Venture capitalists interested in biotech have been able to raise money with unprecedented ease over the past several years. Polaris Partners, 5AM Ventures, Third Rock Ventures, Versant and venBio are just some of the firms to have secured hundreds of millions — if not billions — of dollars in fresh funding since 2018.
The money has come, in part, because investors see clear paths to returns. The two main ways venture firms cash out on their portfolio companies are through buyouts and initial public offerings, both of which recently hit historic highs. In 2019, biopharma mergers and acquisitions totaled almost $360 billion, according to EY. And in 2020, there were more than 70 biotech IPOs of $50 million or more, according to data compiled by BioPharma Dive.
Since its founding in 2011, venBio has watched a number of its portfolio companies make these so-called exits.

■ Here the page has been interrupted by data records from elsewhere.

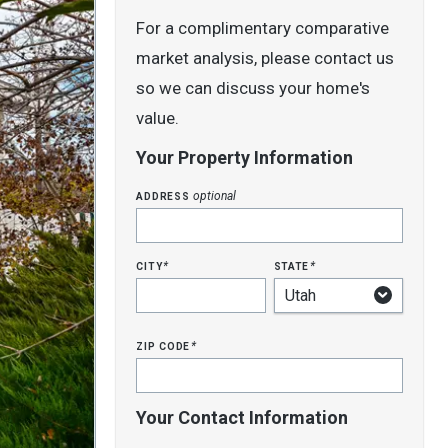
For a complimentary comparative
market analysis, please contact us
so we can discuss your home's
value.
Your Property Information
address
optional
city
state
*
*
zip code
*
Your Contact Information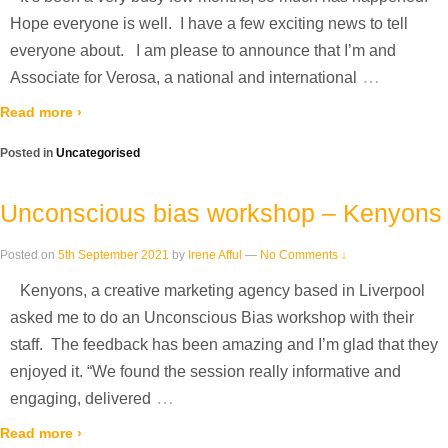
Hope everyone is well. I have a few exciting news to tell
everyone about. I am please to announce that I’m and
…
Associate for Verosa, a national and international
Read more ›
Posted in
Uncategorised
Unconscious bias workshop – Kenyons
Posted on
5th September 2021
by
Irene Afful
—
No Comments ↓
Kenyons, a creative marketing agency based in Liverpool
asked me to do an Unconscious Bias workshop with their
staff. The feedback has been amazing and I’m glad that they
enjoyed it. “We found the session really informative and
…
engaging, delivered
Read more ›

Aragon Pharmaceuticals and Seragon Pharmaceuticals were each acquired by big pharma firms, as was Labrys Biologics, a migraine drug developer bought by Teva for $200 million. Labrys’ leading asset was has since been approved, and is sold under the brand name Ajovy.

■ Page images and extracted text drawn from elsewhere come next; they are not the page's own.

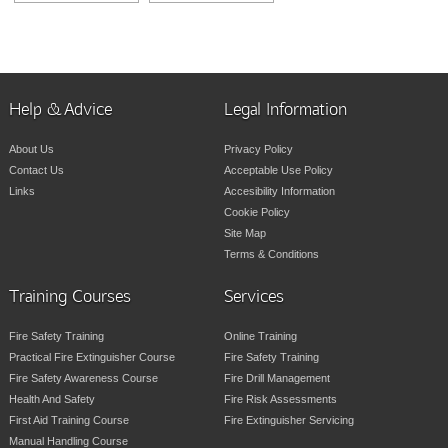
Help & Advice
Legal Information
About Us
Privacy Policy
Contact Us
Acceptable Use Policy
Links
Accesibility Information
Cookie Policy
Site Map
Terms & Conditions
Training Courses
Services
Fire Safety Training
Online Training
Practical Fire Extinguisher Course
Fire Safety Training
Fire Safety Awareness Course
Fire Drill Management
Health And Safety
Fire Risk Assessments
First Aid Training Course
Fire Extinguisher Servicing
Manual Handling Course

Several venBio-backed companies have also gone public, including Aurinia Pharmaceuticals, Apellis Pharmaceuticals and Turning Point Therapeutics.
“When we make an investment, we have a high degree of confidence that it’s attractive to strategic pharma or public investors,” Royston said. “So I think understanding the end game early on is something that [our investors] appreciate.”
With its latest fund, venBio plans to bankroll 12 to 15 drugmakers, with an average investment of around $30 million to $70 million per company, according to Royston.
That number of investments is about the same as venBio’s last fund, which closed in April 2020 after bringing in close to $400 million.
“Even though the fund size has increased, the number of investments will not. And I think that’s very indicative of both financing size these days, as well as a very sort of receptive public markets,” Royston said. “We want to make sure, given the bandwidth we put into these companies, that in the successful companies we’re able to maintain ownership over time.”
As for targets, the firm is fairly agnostic. Royston said his team is looking to strike a balance between companies focused on a single drug program and those working on “platform” technologies that can, in theory, give rise to multiple medicines.
VenBio has also been willing to invest in a variety of therapeutic areas. Though cancer drug companies do make up about a third of the firm’s portfolio, it’s also backed startups researching liver illness, autoimmune diseases, as well as cell and gene therapy developers like Artiva Biotherapeutics and Precision Biosciences.